Jen Mendelsohn smiling with hands on hips
Jen Mendelsohn is the co-founder and chief business officer of Braintrust
“After wasting a lot of time and money, I was able to get my daughter the right help,” she says, by finding a school that specializes in language-based learning issues, and a great tutor, Mara Koffman. The school is small, expensive, and Mendelsohn is keenly aware that many families don’t have the resources she does.
One in five students have learning differences – like dyslexia, dyscalculia, ADHD – and they are underserved, undiagnosed, labelled as poor performers, or just never live up to their potential, Mendelsohn explains. But when they get the right support and make peace with having to work harder, these kids can soar. Think of dyslexics like Steve Jobs or Richard Branson.
Mendelsohn teamed up with Koffmann to start up Braintrust to make it easier for parents to find targeted help for kids who are struggling.
“Braintrust is a marketplace, connecting only certified teachers and specialists with families that need support,” says Mendelsohn, the company’s chief business officer.

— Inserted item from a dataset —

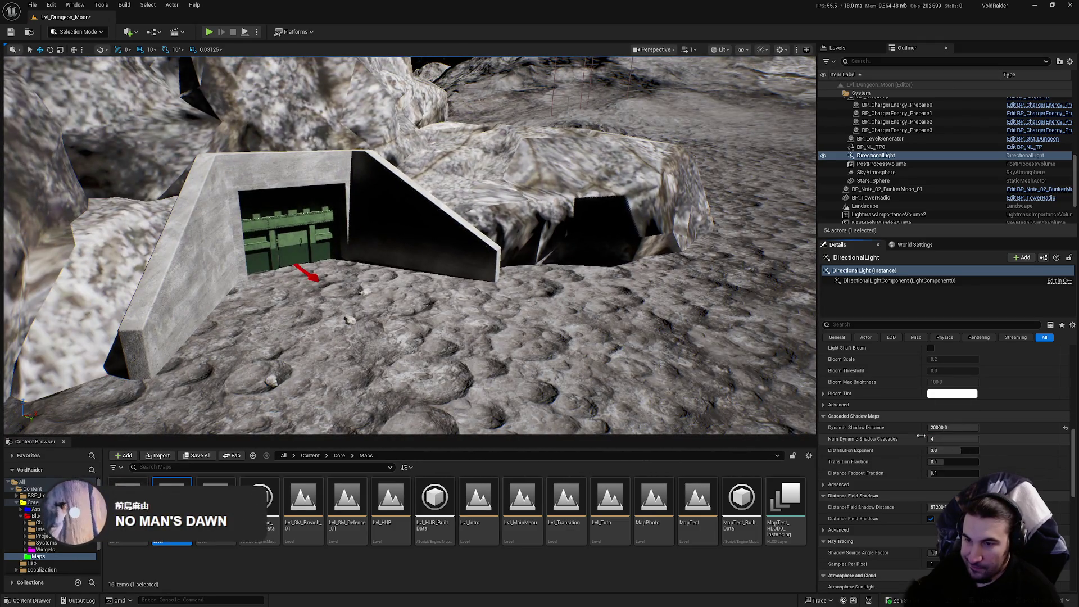
Peek at the advanced cascaded shadow settings, then filter the light's properties by 'distance'.
{"action": "left_click", "coordinate": [822, 484]}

Braintrust has applied for charitable status so that they can raise money to make it more accessible. “It would be woefully naïve to not recognize that economics are such a bar to entry.”
Braintrust is set up so that parents can see clearly how their child’s skills are improving or lagging (and what’s being done to help). The teachers set their own rates, netting 90 per cent of the fee. “We want the teacher to be vested with us, and empowered,” Mendelsohn says.
Because the tutoring is virtual and teachers could be living anywhere, the fees aren’t always NYC high. “I have people with a PhD in special ed and they’re $30 an hour,” Mendelsohn says.
“We’re like Uber,” she further explains. “We are giving you a great platform. You can get a Corolla or you can get the Escalade. You’re still going to get from A to B, you decide which you want.”
For now, Braintrust operates only within the U.S., but the company has “an eye towards expansion abroad,” according to Mendelsohn. After just a year in business, Braintrust has enabled 3,000 sessions with more than 150 students.
And, Mendelsohn proudly notes, “The students coming to our site are sticking to our site. They’re not leaving.”